Yes. I said that. Because the nose goes light when you’re really boosting, you lose some feel from that quick steering. Because you need to learn to manage the car’s odd weight distribution and walk a moderately thin line with its quick spooling turbos, some part of your brain is concentrating on doing that rather than simply enjoying the experience. You’re also distinctly aware that the car is covering for you with a heavy dose of electronic wizardry.
It doesn’t sound like a Ferrari V8 or a Lamborghini V10 and yet it still sounds lovely. The rasp of the flat six at idle is one of automotive history’s great sounds and the yowl it makes as it closes in on its redline is enough to make a herd of buffaloes run riot in front of me. The Turbo S’s standard carbon ceramic brakes are staggering and definitely saved them from being turned into steak!

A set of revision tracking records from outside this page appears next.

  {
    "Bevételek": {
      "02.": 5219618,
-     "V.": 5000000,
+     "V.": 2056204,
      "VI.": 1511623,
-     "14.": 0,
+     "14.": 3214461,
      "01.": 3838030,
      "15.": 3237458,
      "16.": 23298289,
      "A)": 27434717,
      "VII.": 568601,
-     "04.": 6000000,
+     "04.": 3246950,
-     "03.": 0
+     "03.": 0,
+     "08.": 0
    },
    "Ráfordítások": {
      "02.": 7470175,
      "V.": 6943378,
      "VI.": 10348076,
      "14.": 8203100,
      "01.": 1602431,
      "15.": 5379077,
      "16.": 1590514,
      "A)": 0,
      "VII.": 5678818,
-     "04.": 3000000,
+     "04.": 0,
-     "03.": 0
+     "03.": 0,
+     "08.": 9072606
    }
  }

That’s the thing about this car. Running hard doesn’t stress it out – no temperature warning lights flash, there’s no brake fade, the clutches don’t slip – it feels like it can take all the abuse you throw at it till the Pirelli P Zeros wear out. Other practical bits include the firm but not annoying ride – an AMG C63 S jiggles more than this supercar and, most of all, the Turbo S is an easy car to see out of. You don’t lose sleep at the thought of taking it out in traffic. The ground clearance is decent too – it cleared all the speed breakers on the road up to Lavasa and if you’ve been on that road, you know they aren’t small.

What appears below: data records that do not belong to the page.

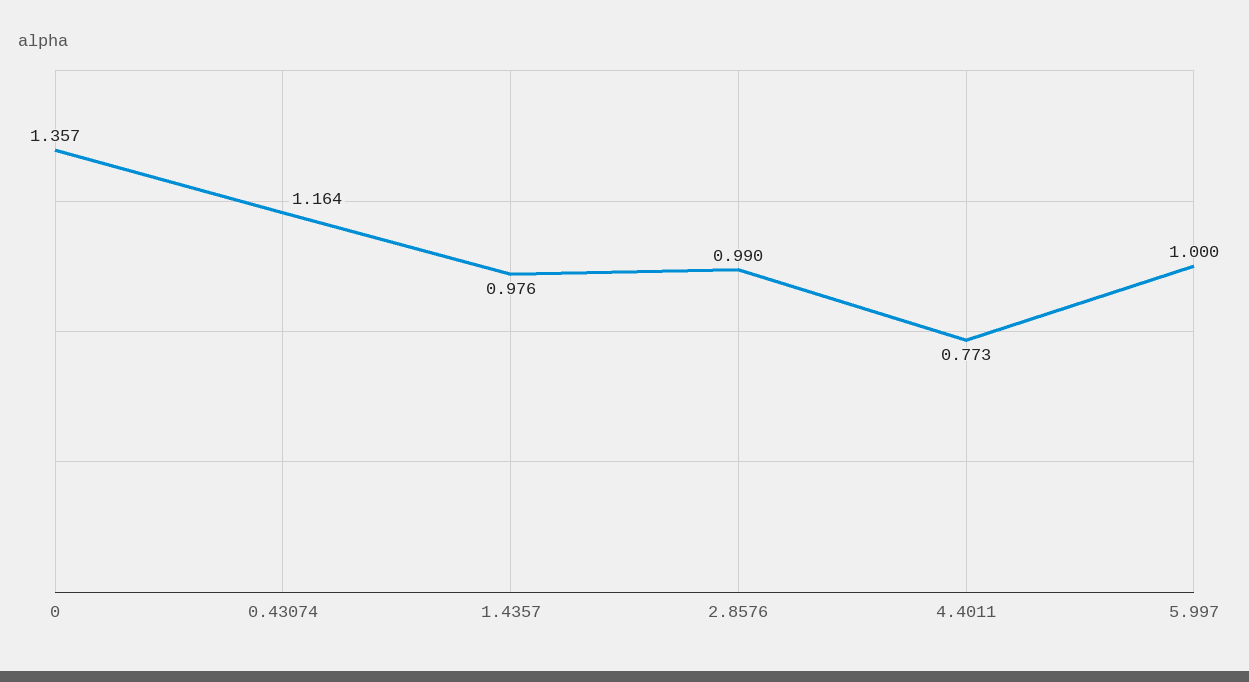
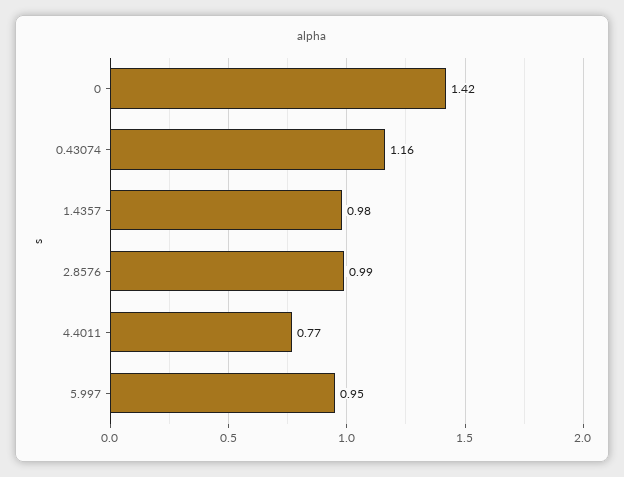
  {
-   "0": 1.357,
+   "0": 1.42,
    "0.43074": 1.164,
    "1.4357": 0.976,
    "2.8576": 0.99,
    "4.4011": 0.773,
-   "5.997": 1
+   "5.997": 0.95
  }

What’s more, the driving position is spot on, the interior is flawless in its build quality and it has creature comforts. Navigation is standard as is a BOSE surround sound system (our test car had the optional Burmester package), there’s LED headlights, paddleshifters behind that gorgeous three-spoke steering wheel, 18- way power seats, the Sport Chrono package (with a lap timer and dynamic engine mounts), adaptive dampers and a reverse camera. All of this comes in at `2.5 crores and yes, it’s worth it. Excuse me a moment while I dodge the many rotten tomatoes heading my way. Done lobbing? I say it’s worth it because it may not have the noise and flash of the Italians, but on everyday roads, in everyday weather and everyday traffic, the latter won’t see which way the Turbo S went. And that’s the thing about this car. It feels so normal to drive and so unintimidating that when you light it up, it feels almost otherworldly.